Pitt Public Health researchers have discovered that people who receive the most popular weight-loss surgical procedure are at an increased risk of developing symptoms of alcohol use disorders. The findings are the first to draw a clear link between Roux-en-Y gastric bypass (RYGB) surgery and symptoms of alcohol use disorders and could have implications for patient screening before surgery.

Lead author Wendy King, Ph.D., assistant professor in Pitt’s Public Health Department of Epidemiology, who presented the results at the American Society for Metabolic & Bariatric Surgery’s annual meeting in San Diego said, “patients should be educated about the potential effect of bariatric surgery, in particular RYGB surgery, increasing the risk of alcohol use disorders.
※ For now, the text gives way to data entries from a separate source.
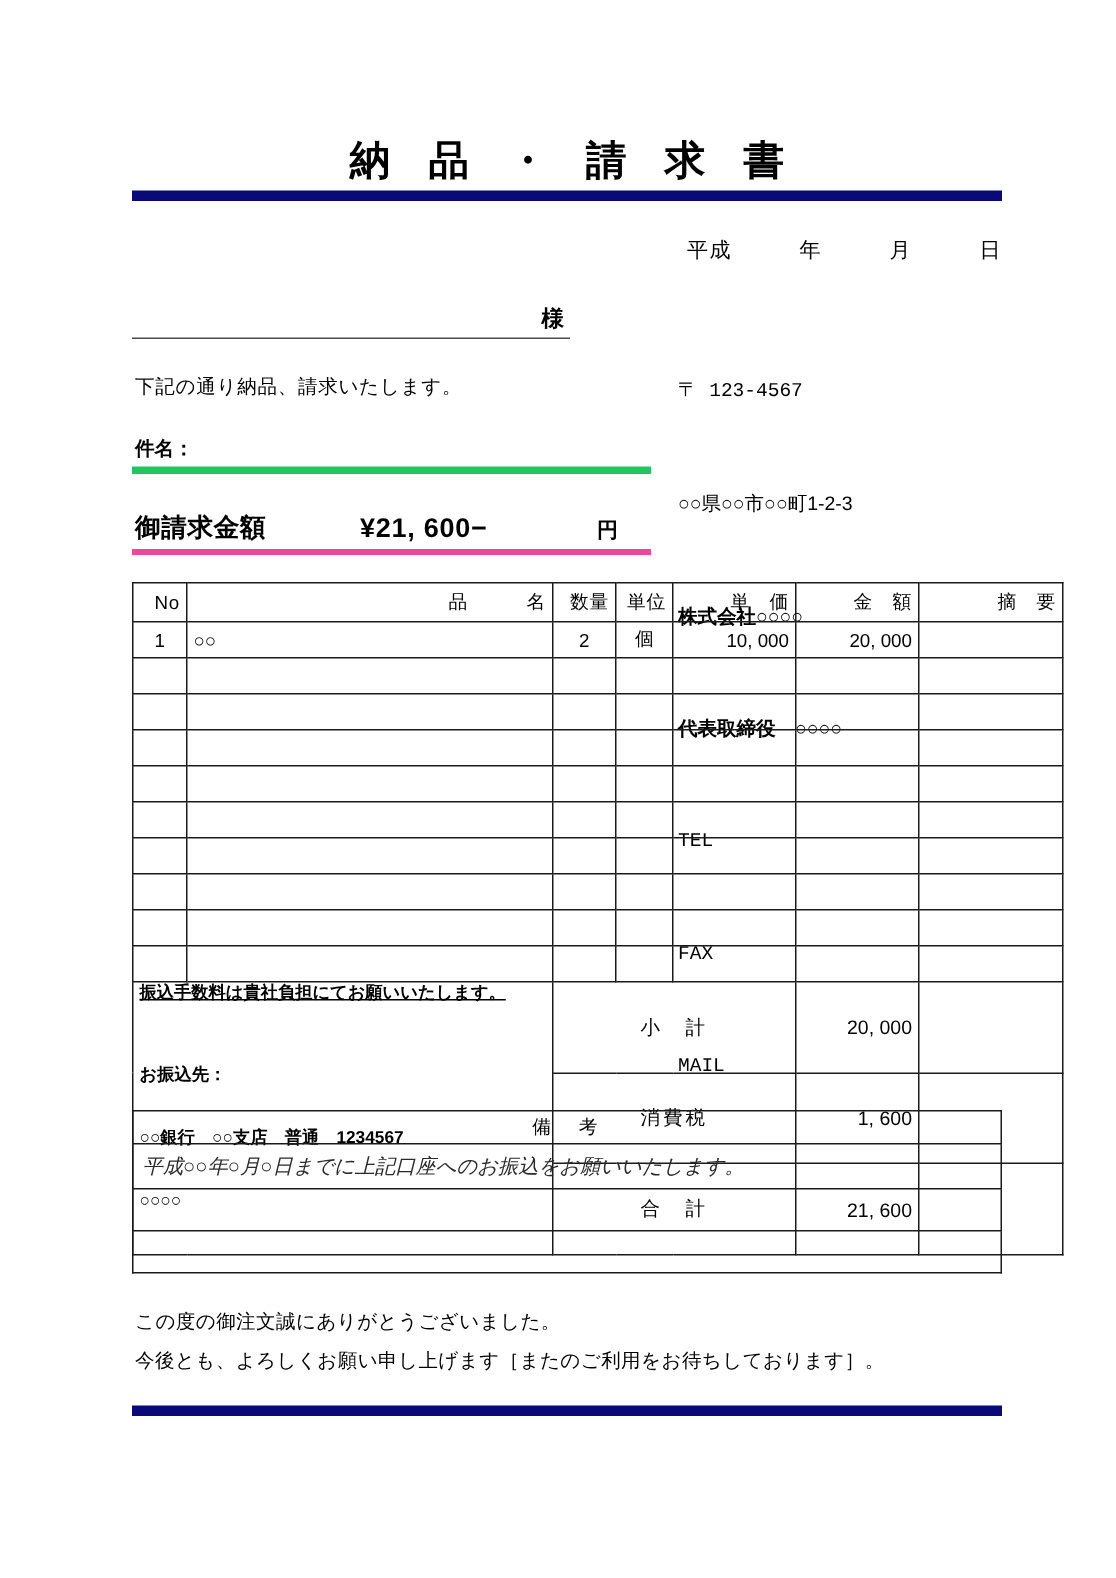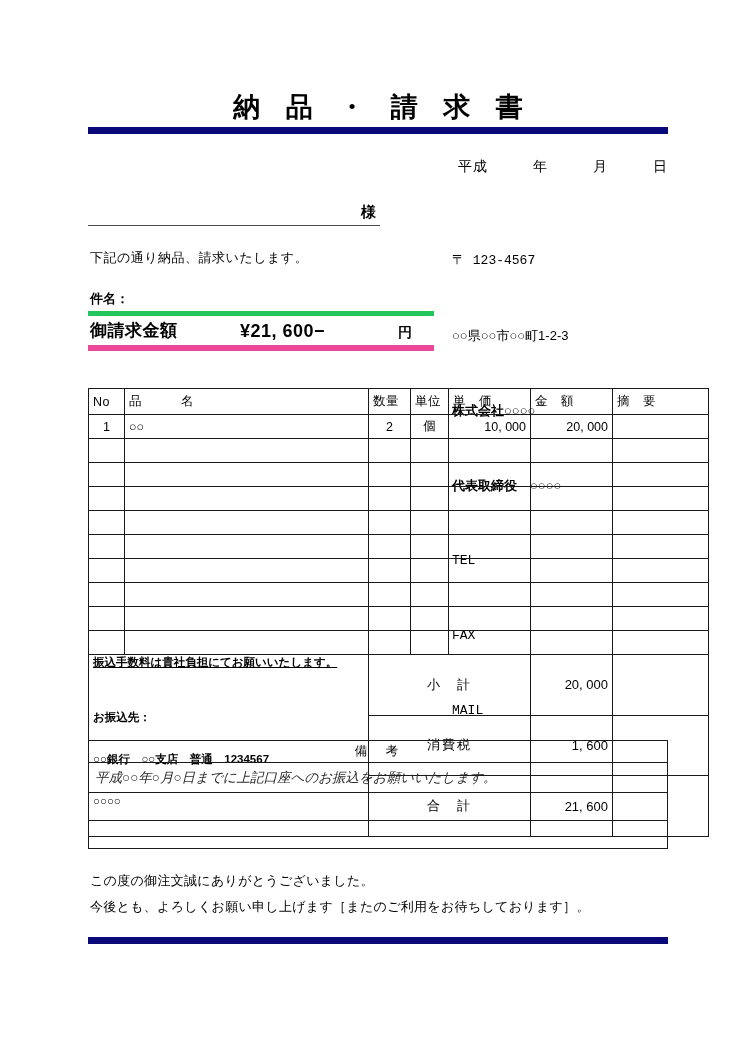"御請求金額" .total-row { border-bottom: 6px solid #ec4899 -> 4px solid #ec4899; top: 321px -> 340px }
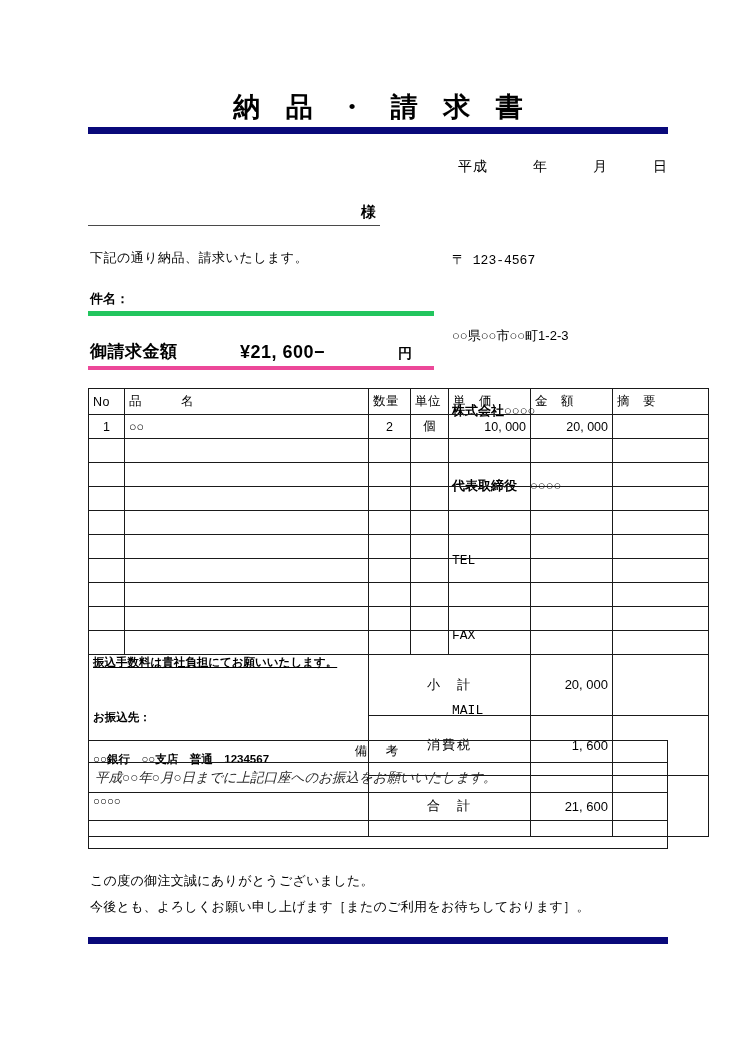"No" table.items th { text-align: left -> right }
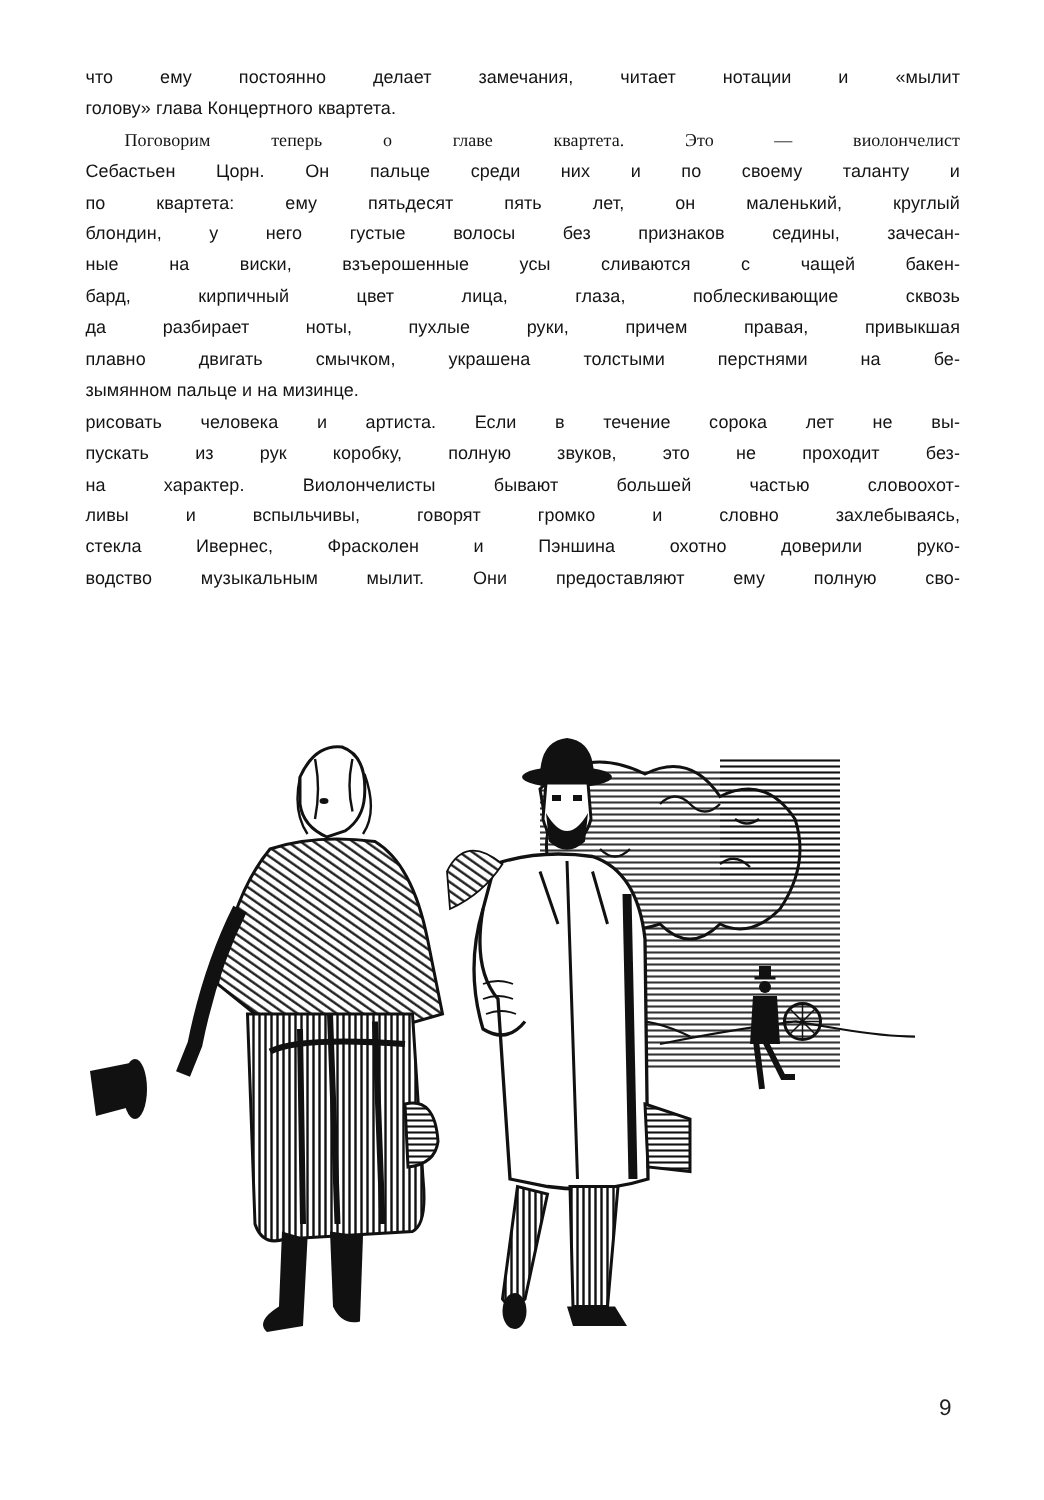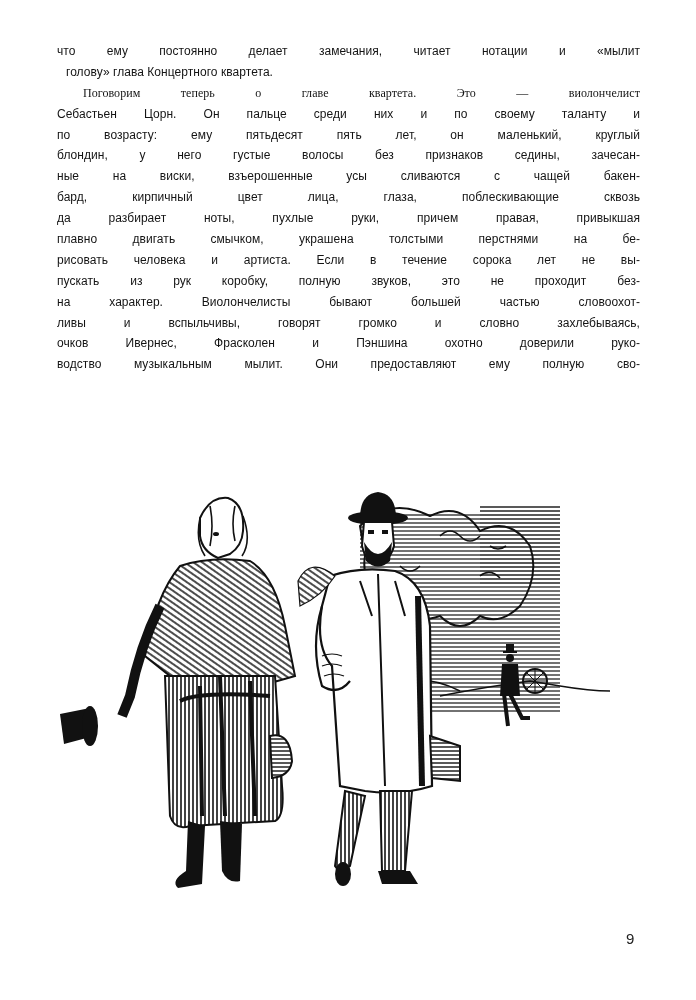"голову» глава Концертного квартета." .line.last { margin-left: 9px -> none }
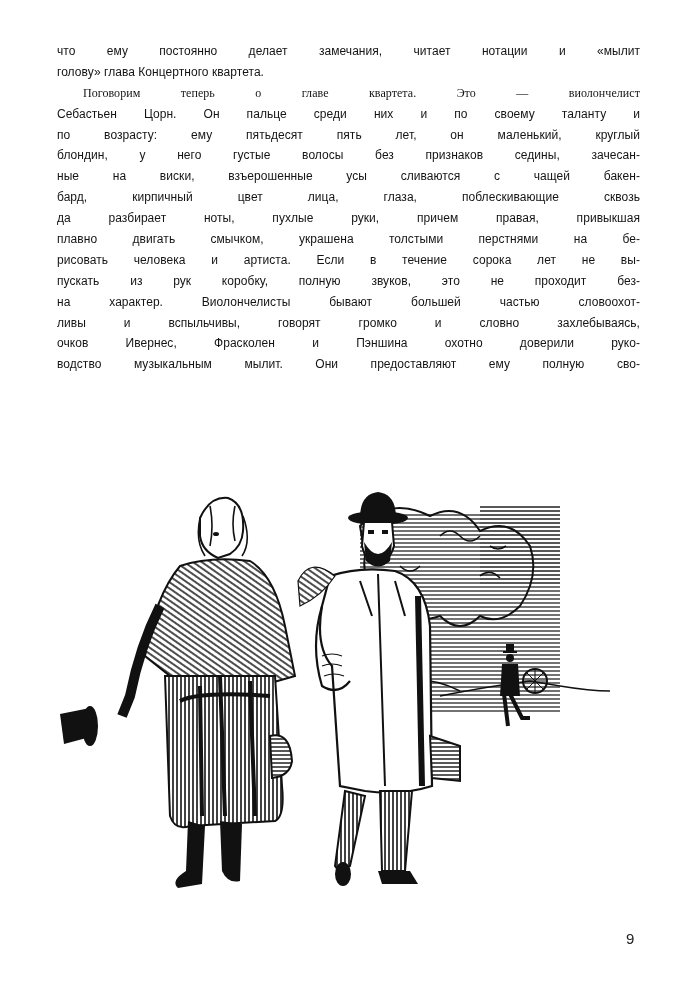"по возрасту: ему пятьдесят пять" span.line { text: возрасту -> квартета }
Alcohol screening should be included in routine pre- and post-operative care.”

King and her Pitt Public Health colleagues investigated alcohol consumption and alcohol use disorder symptoms in 1,945 study participants in the Longitudinal Assessment of Bariatric Surgery study. Nearly 70 percent of study participants underwent the popular RYGB surgery and among them 7 percent reported symptoms of alcohol use disorders prior to surgery. Although there was not a significant increase in alcohol use disorders after one year, by the second post-operative year there was a greater than 50 percent relative increase.

“Among RYGB patients, there was a significant decrease in alcohol consumption in the first year after surgery, compared to the year before surgery, but not in the second year. Thus, the increase in alcohol use disorder symptoms following RYGB surgery was likely a result of an increase in alcohol sensitivity following surgery combined with resumption of higher levels of alcohol consumption in the second post-operative year,” King said.

King’s study found several patient characteristics that could help predict whether a patient is more likely to develop alcohol use disorders following surgery. These included a lower sense of interpersonal support, smoking, recreational drug use, consumption of alcohol at least two times per week, and prior alcohol disorders. Men and younger adults were more likely to develop alcohol use disorders.